Bassin versant Cuisance : à l’inverse, les terrains de ces secteurs sont beaucoup moins accidentés et le risque d’érosion est faible. De plus, il existe un nombre important d’exploitations de plus grande taille. De ce fait, les pratiques d’enherbement et de désherbage mécanique sont moindres (27%), laissant la place à celles du désherbage total (32%) ou au désherbage 1 rang/2 (41%).
Bassin versant Haute Seille : l’inclinaison extrême des coteaux (Château-Chalon, Ménétru-le-Vignoble, Nevy-sur-Seille) et le grand nombre d’exploitations travaillant sur de petites parcelles incitent les viticulteurs au désherbage total (41%). Cependant, ils sont de plus en plus nombreux (47%) à mettre en pratique l’enherbement et le désherbage mécanique sur la totalité des rangs. 12% pratiquent le désherbage 1 rang/2.
2. L’eau et les produits phytosanitaires
Les analyses d’eau réalisées sur les principaux cours d’eau des bassins versants par la FREDON dans le cadre du diagnostic ont permis de mettre en évidence le lien direct entre l’utilisation des produits phytosanitaires utilisés en viticulture et les molécules retrouvées dans les cours d’eau des 3 bassins versants.
Deux mécanismes sont à l’origine du passage des matières actives dans les eaux superficielles :
1. La pollution diffuse :
Elle provient des traitements phytosanitaires pratiqués par pulvérisation à différentes périodes de pousse de cépages et lors du désherbage chimique. 4 mécanismes de transfert de ces substances interviennent :
- la volatilisation dans l’air pour une très faible partie,
- l’absorption par les plantes (herbicides),
- l’infiltration et le passage dans la nappe souterraine,
- l’écoulement et le ruissellement vers les eaux superficielles.

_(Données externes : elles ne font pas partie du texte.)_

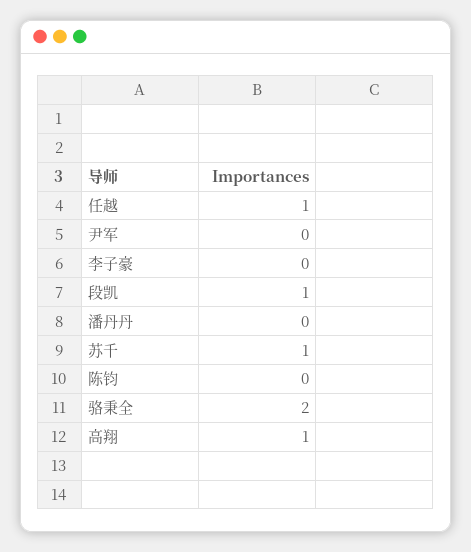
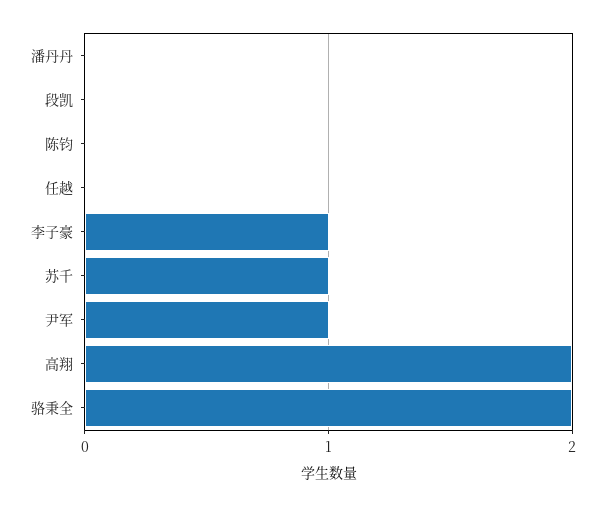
任越: 1 -> 0
尹军: 0 -> 1
李子豪: 0 -> 1
段凯: 1 -> 0
高翔: 1 -> 2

La plus grande partie des substances est transférée par ces deux derniers mécanismes.
1. La pollution ponctuelle :
Elle se produit lors d’accidents : nettoyage et rinçage des matériels (pulvérisateurs, bidons…), de fuites vers les eaux superficielles.
Le matériel lourd accroît l’érosion
L’utilisation de matériel lourd tels que l’enjambeur et la machine à vendanger accroît les risques d’érosion par tassement du sol et création de rigoles d’évacuation d’eau. En revanche, l’herbe et le mulching forment une bande de roulement qui prévient et empêche ce tassement par ces outils. Ce constat est fait sur le bassin versant de la Haute Seille dont les désherbages chimiques sont effectués à seulement 20% par des engins lourds et les traitements de couverture à 50%. La vendange manuelle est généralisée sur l’ensemble de ce secteur. Ces engins lourds sont en revanche largement plus utilisés sur les bassins versants de Glanon et de la Cuisance.